Joseph Bottum, editor of First Things, enthuses about the "new fusionism", which has all the effectiveness of a vinaigrette. Combine oil and vinegar, two very different substances, and you get a tasty, popular salad dressing. Combine rabid pro-life positions with a bomb-the-world-for-democracy foreign policy and you get Bottum's new fusionism.
Bottum wants to understand what binds conservatives in the present age. Back in the age of Frank Meyer's fusionism, conservatives and libertarians shared a belief in the positive results of free markets and free societies (granted, the conservatives preferred their free societies governed by a "natural elite"). So what fuses conservatives and libertarians today? Bottum's answer:
Those who believe the murderousness of abortion to be the fundamental moral issue of our times and those who see the forceful defeat of global, anti-Western Islamicism as the most pressing political concern we facepro-life social conservatives and the foreign-policy neoconservatives, in other words—seem to be increasingly voting together, meeting together, and thinking together. If you want to advance the pro-life cause, you will quickly find yourself seated beside those who support an activist, interventionist, and moralist foreign policy for the United States. And, conversely, if you are serious about the war on terror, you will soon discover that you are mingling with those fighting against abortion.
On Bottum's view, this self-defeating coalition of interests in no mere accident:
The opponents of abortion and euthanasia insist there are truths about human life and dignity that must not be compromised in domestic politics. The opponents of Islamofascism and rule by terror insist there are truths about human life and dignity that must not be compromised in international politics. Why shouldn’t they grow toward each other? The desire to find intellectual and moral seriousness in one realm can breed the desire to find intellectual and moral seriousness in another.

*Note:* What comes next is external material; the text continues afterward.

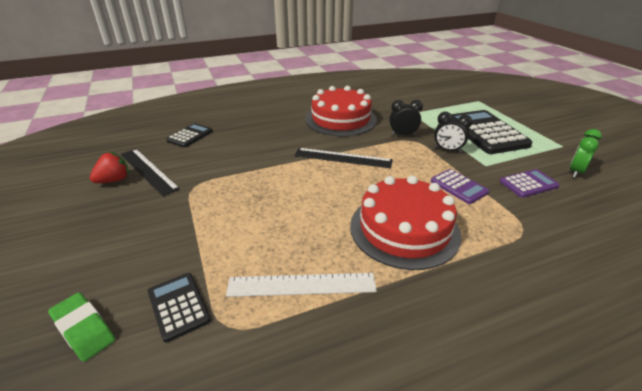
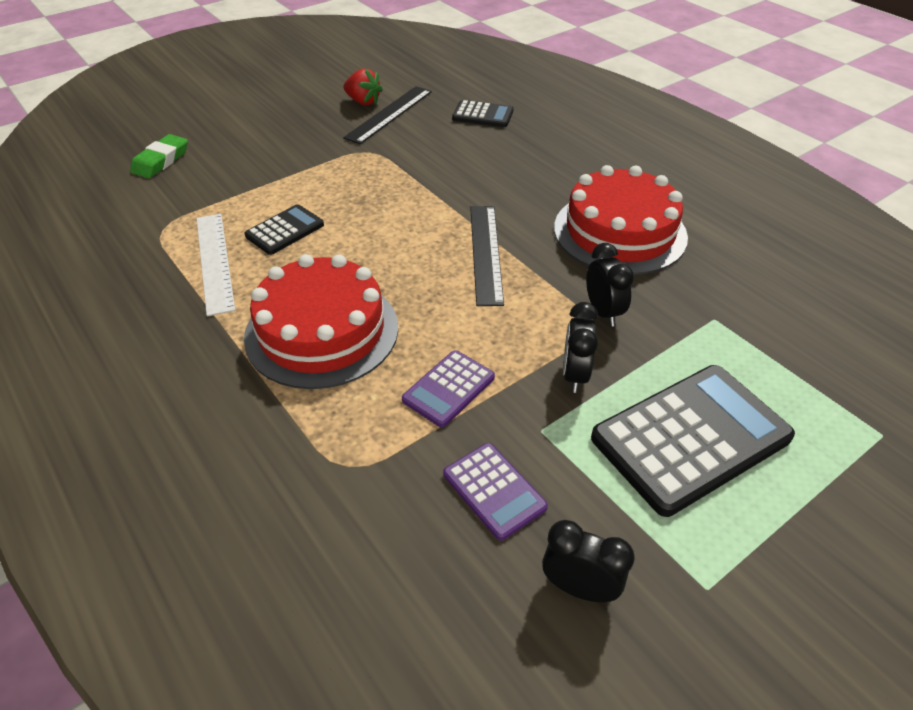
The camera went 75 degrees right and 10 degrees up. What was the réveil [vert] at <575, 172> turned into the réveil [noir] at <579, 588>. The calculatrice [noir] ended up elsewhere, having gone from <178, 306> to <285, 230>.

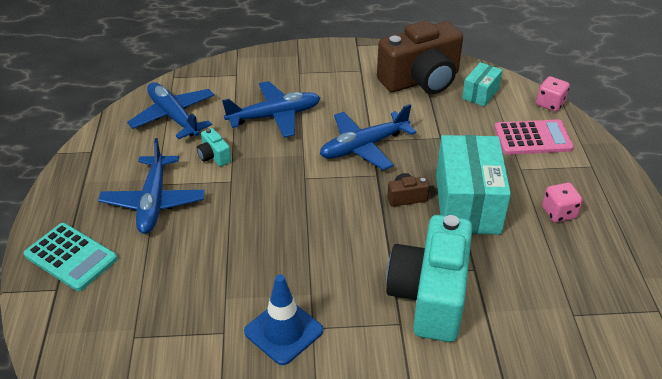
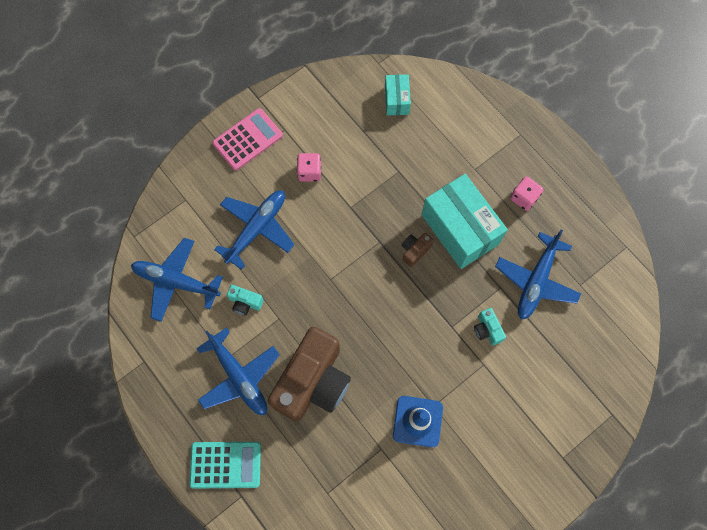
The camera went 35 degrees left and 30 degrees up. The appareil photo [marron] ended up elsewhere, having gone from <421, 80> to <313, 382>. The dé [rose] ended up elsewhere, having gone from <550, 104> to <309, 172>. The avion [bleu] ended up elsewhere, having gone from <364, 146> to <536, 281>. The calculatrice [rose] ended up elsewhere, having gone from <532, 138> to <247, 139>. The size of the appareil photo [turquoise] at <429, 296> changed by a factor of 0.40.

How can we restore this moral soundness to policy? Bottum is not without his opinions:
More, at the level of political theory, there’s a reasonable connection between what we do at home and what we do abroad—or, at least, between the attitudes that cause us to enact certain domestic agendas and the attitudes that drive our foreign policy. A nation that cannot summon the political will to ban even one particularly gruesome form of abortion is unlikely to persevere in the grueling work of building international democracy simply because it seems the moral thing to do. And a nation that cannot bring itself to believe its founding ideals are true for others will probably prove unable to hold those ideals for itself.
And now for the chilling part:
In the new fusionism of the pro-life social conservatives and the foreign-policy neoconservatives, a number of traditional issues seem, if not to have disappeared, then at least to have gotten muted along the way. Where exactly is tax reform and social security and the balanced budget in all this? Where is much concern for economics, which once defined the root of American conservatism?
Perhaps they are missing because, however important, they do not bear hard on the immediate question of social defeatism—on the deep changes that might reawaken and remoralize the nation. The one thing both the social conservatives and the neoconservatives know is that this project comes first.
The angry isolationist paleoconservatives are probably right—this isn’t conservatism, in several older senses of the word. But so what? Call it the new moralism, if you like. Call it a masked liberalism or a kind of radicalism that has bizarrely seized the American scene. Mutter darkly, if you want, about the shotgun marriage of ex-socialists and modern puritans, the cynical political joining of imperial adventurers with reactionary Catholics and backwoods Evangelicals. These facts still remain: The sense of national purpose regained by forceful response to the attacks of September 11 could help summon the will to halt the slaughter of a million unborn children a year. And the energy of the pro-life fight—the fundamental moral cause of our time—may revitalize belief in the great American experiment.
"The new moralism"? Perhaps that is a more accurate description, since "fusionism" formerly designated a mixed libertarian-conservative position. And there is absolutely nothing libertarian about a bomb-for-freedom foreign policy or a strict regulation of reproductive behavior. Bottum concedes the unfusionism of his fusionism when he admits that tax reform, social security, and balanced budgets are concerns of the past. The new fight for the fused folk is to preserve the lives of unborn children at home while desecrating the lives of women, children, and innocent civilians abroad. As Bottum concedes, it is no longer libertarians and conservatives who are fused-- it is neoconservatives and Evangelical Christians.